India was hopeful to make history with the Rs. 1,000-crore Chandrayaan 2 mission. If India had successfully landed on the moon’s surface, it would have made India only the fourth country after the United States, Russia, and China to achieve the milestone.
It would have also made India the first country to complete the soft landing near the South Pole on its first attempt. Mr. Petro asserted that the camera team examined the images that were taken during the latest fly of NASA’s Lunar Reconnaissance Orbiter (LRO) spacecraft and employed the change detection using a ratio of an image from prior to the landing attempt to the one acquired on October 14.

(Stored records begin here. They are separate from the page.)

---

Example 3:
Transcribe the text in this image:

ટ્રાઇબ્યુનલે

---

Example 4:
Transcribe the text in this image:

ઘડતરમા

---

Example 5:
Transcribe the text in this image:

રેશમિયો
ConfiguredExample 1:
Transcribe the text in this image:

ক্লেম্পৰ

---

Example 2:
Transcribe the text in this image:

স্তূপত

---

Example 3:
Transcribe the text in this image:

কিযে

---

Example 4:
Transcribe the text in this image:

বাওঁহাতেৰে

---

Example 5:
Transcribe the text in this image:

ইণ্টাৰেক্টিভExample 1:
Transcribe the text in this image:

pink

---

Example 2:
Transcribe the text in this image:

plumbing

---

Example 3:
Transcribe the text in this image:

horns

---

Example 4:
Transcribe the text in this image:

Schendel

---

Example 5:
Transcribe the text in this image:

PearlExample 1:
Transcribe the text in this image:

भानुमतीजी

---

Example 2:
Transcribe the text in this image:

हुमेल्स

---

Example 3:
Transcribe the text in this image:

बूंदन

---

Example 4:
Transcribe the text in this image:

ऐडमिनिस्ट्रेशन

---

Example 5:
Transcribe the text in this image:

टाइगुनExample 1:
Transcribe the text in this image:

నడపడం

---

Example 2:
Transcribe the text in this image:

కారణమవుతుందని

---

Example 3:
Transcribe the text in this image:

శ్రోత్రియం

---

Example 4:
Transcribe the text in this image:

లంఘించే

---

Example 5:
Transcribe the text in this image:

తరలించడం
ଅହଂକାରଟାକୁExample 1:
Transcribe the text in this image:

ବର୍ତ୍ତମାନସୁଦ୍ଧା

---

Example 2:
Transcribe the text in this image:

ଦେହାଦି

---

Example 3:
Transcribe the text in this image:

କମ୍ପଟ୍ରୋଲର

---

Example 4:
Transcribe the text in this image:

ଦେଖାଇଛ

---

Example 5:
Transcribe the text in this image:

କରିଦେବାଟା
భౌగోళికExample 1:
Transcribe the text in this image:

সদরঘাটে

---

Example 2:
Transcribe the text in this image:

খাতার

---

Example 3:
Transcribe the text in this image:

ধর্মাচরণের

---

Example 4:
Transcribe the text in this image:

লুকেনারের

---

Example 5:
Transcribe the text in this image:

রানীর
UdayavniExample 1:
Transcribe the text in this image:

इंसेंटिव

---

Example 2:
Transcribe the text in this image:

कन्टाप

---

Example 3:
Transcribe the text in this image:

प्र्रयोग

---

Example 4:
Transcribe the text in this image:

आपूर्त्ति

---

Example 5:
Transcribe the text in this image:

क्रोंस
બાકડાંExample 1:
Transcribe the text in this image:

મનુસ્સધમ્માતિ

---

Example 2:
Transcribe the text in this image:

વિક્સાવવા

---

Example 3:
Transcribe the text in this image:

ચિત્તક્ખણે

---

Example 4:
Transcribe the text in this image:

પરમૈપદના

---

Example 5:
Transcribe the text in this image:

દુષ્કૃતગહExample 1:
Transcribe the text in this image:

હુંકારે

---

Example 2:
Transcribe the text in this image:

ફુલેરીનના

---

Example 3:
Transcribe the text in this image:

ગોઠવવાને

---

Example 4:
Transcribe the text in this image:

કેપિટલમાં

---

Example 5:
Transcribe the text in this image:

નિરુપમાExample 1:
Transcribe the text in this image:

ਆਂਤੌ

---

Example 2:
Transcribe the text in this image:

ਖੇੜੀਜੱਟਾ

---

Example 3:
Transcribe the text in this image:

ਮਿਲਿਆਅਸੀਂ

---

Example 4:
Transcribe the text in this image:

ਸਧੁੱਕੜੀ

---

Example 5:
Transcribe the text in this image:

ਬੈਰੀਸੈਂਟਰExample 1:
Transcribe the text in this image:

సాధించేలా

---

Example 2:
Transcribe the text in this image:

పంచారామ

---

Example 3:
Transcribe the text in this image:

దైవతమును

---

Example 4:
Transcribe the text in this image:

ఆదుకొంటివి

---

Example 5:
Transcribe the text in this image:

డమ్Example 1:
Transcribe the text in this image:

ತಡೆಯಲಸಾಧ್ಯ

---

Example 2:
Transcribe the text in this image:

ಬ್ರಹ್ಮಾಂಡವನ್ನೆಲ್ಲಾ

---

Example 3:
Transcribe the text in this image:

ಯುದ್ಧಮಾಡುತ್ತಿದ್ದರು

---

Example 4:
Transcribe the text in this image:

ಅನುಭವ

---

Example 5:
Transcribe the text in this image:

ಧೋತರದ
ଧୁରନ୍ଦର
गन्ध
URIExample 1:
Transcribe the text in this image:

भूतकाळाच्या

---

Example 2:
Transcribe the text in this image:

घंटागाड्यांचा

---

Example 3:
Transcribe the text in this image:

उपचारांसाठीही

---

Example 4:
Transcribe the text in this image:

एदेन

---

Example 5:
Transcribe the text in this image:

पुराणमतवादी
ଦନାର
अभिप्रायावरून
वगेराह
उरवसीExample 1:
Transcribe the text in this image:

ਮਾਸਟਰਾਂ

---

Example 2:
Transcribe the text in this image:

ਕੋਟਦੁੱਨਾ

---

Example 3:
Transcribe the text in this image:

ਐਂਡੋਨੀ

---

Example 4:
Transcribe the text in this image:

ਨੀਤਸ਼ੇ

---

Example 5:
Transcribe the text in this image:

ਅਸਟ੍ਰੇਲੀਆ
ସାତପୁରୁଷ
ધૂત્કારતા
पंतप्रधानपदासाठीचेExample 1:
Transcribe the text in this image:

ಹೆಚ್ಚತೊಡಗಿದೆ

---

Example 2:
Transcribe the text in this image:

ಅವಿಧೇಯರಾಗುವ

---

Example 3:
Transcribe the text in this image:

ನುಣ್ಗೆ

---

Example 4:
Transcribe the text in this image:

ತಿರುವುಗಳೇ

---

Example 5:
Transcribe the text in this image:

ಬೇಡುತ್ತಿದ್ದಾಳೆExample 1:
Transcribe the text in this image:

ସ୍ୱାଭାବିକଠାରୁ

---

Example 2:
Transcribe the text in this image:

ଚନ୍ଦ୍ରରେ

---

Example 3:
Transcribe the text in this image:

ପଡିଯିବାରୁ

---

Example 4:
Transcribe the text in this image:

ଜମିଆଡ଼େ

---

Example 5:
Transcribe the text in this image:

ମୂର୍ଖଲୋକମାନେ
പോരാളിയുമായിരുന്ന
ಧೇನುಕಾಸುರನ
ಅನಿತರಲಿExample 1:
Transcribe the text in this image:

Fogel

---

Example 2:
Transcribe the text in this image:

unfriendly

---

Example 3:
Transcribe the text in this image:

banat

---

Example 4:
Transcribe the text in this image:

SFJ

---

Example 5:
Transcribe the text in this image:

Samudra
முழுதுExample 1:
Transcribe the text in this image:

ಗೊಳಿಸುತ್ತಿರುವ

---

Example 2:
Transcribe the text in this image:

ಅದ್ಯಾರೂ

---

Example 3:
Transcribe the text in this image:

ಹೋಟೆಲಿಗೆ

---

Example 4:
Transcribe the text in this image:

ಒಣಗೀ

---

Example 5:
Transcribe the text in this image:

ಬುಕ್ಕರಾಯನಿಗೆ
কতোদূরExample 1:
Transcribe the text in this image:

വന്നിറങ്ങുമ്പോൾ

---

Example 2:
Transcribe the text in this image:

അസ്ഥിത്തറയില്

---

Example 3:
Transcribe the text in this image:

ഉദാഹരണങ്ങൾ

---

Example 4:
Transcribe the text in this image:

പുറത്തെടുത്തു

John Keller, Deputy Project Scientist LRO Mission said, “It is possible that Vikram is located in a shadow or outside of the search area. Because of the low latitude, approximately 70 degrees south, the area is never completely free of shadows.”
In September, NASA said that Chandrayaan 2 lander had a “hard landing” when it lost contact with the ground station. In a statement, NASA said, “The Chandrayaan-2 lander, Vikram, attempted a landing Sept. 7 (Sept. 6 in the United States), on a small patch of lunar highland smooth plains between Simpelius N and Manzinus C craters. Vikram had a hard landing and the precise location of the spacecraft in the lunar highlands has yet to be determined.”
A few pictures of the targeted landing site were also released by the US space agency, marking the craters. The pictures were captured by NASA’s moon orbiter during its flyby on September 17. Noah Petro told reporters, the LRO will next fly around the region on November 10 and will be another good opportunity with favorable lighting conditions for pictures.